SIMBAD references

The M31 haunted halo is likely associated with a rich merger history, currently assumed to be caused by multiple minor mergers. Here we use the GADGET2 simulation code to test whether M31 could have experienced a major merger in its past history. Our results indicate that a (3±0.5):1 gaseous-rich merger with r_pericenter= 25±5 kpc and a polar orbit can explain many properties of M31 and of its halo. The interaction and fusion may have begun 8.75±0.35 and 5.5±0.5 Gyr ago, respectively. Observed fractions of the bulge and the thin and thick disks can be retrieved for a star formation history that is almost quiescent before the fusion. This also accords well with the observed relative fractions of intermediate age and old stars in both the thick disk and the Giant Stream. In this model, the Giant Stream is caused by returning stars from a tidal tail which contains material previously stripped from the satellite prior to the fusion. These returning stars are trapped into elliptical orbits or loops for long periods of time which can reach a Hubble time, and belong to a plane that is 45° offset from the M31 disk position angle.
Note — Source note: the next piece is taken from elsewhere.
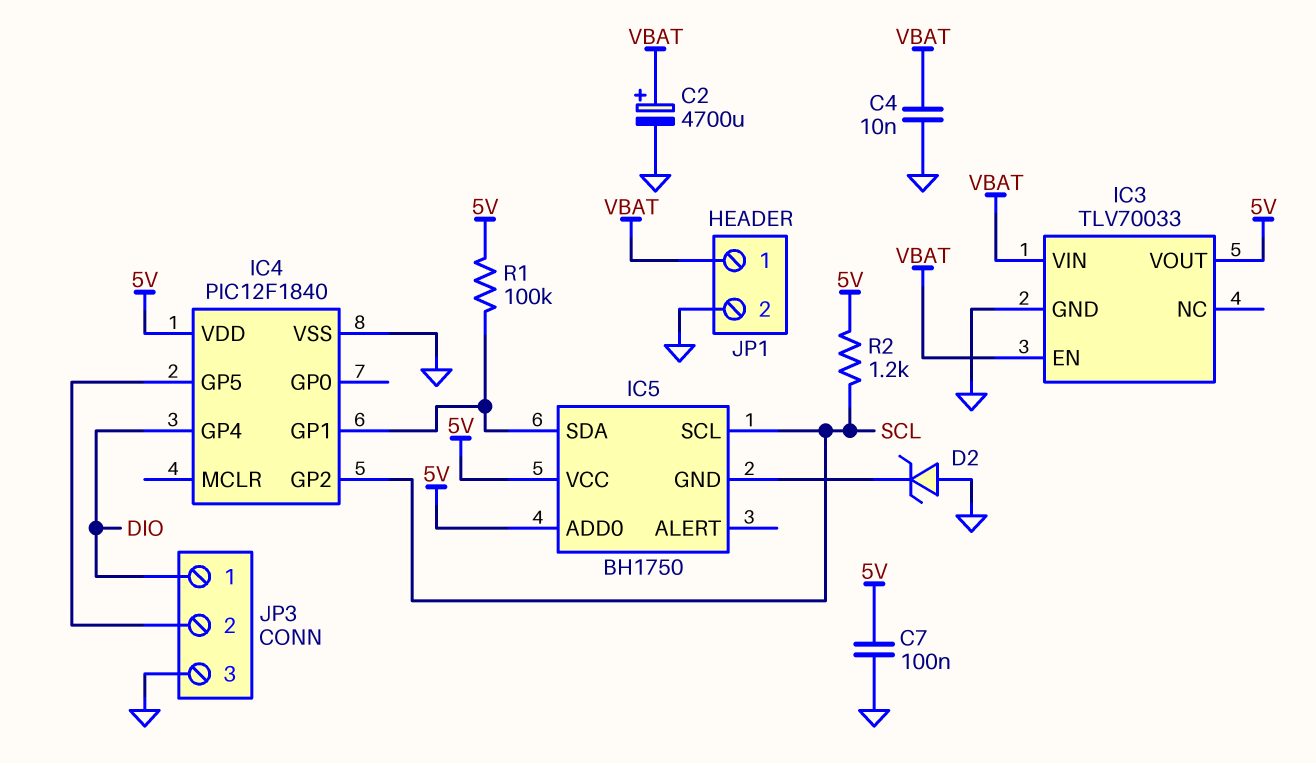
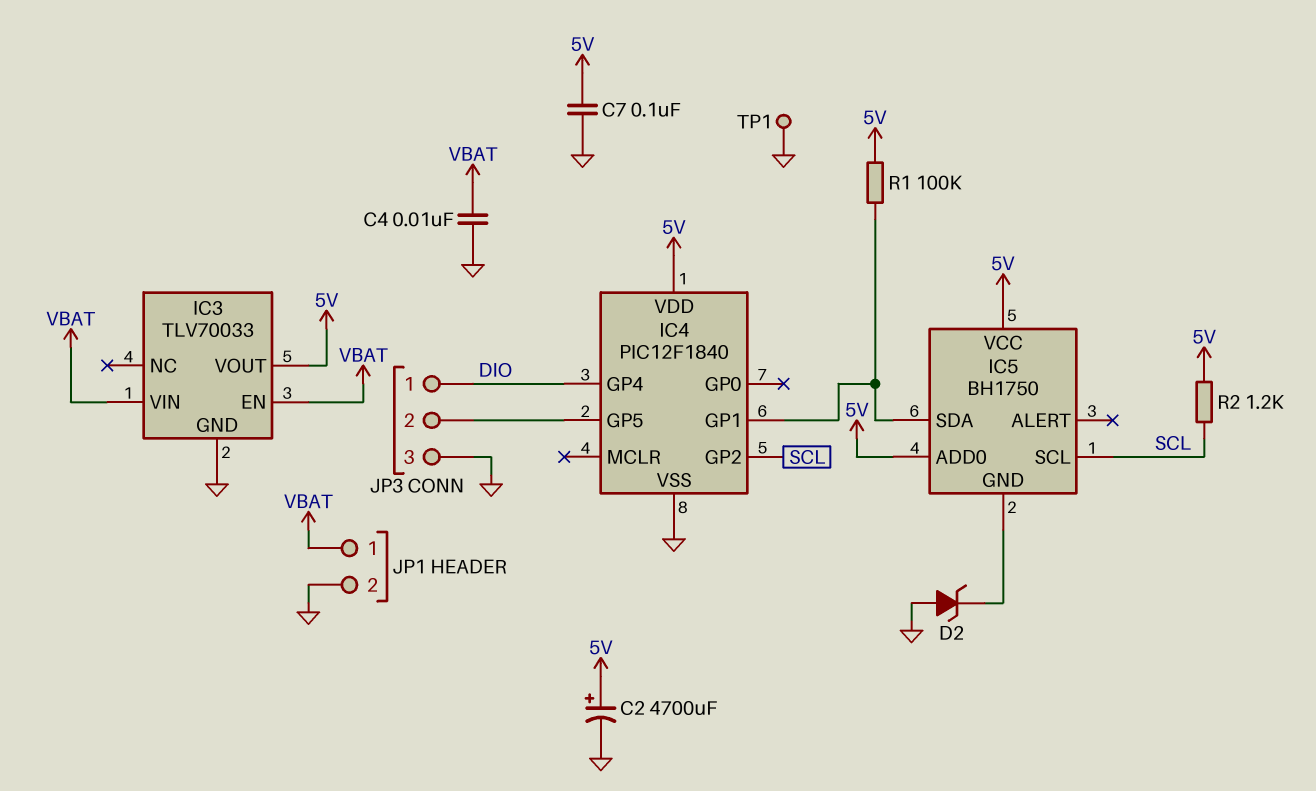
C2: 4700uF (plus VBAT, minus GND) -> 4700uF (plus 5V, minus GND)
TP1: none -> test point (GND)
Because these streams of stars are permanently fed by new infalling stars with high energy from the tidal tail, we predict large loops which scale rather well with the features recently discovered in the M31 outskirts. We demonstrate that a single merger could explain first-order (intensity and size), morphological, and kinematical properties of the disk, thick disk, bulge, and streams in the halo of M31, as well as the observed distribution of stellar ages, and perhaps metallicities. This challenges the current scenarios assuming that each feature in the disk (the 10 kpc ring) or in its outskirts (thick disk, the Giant Stream, and the numerous streams) is associated with an equivalent number of minor mergers. Given the large number of parameters, further constraints are certainly required to better render the complexity of M31 and of the substructures within its halo which may ultimately lead to a more precise geometry of the encounter. This would allow us, in principle, to evaluate the impact of such a major event on the Andromeda system and the Local Group.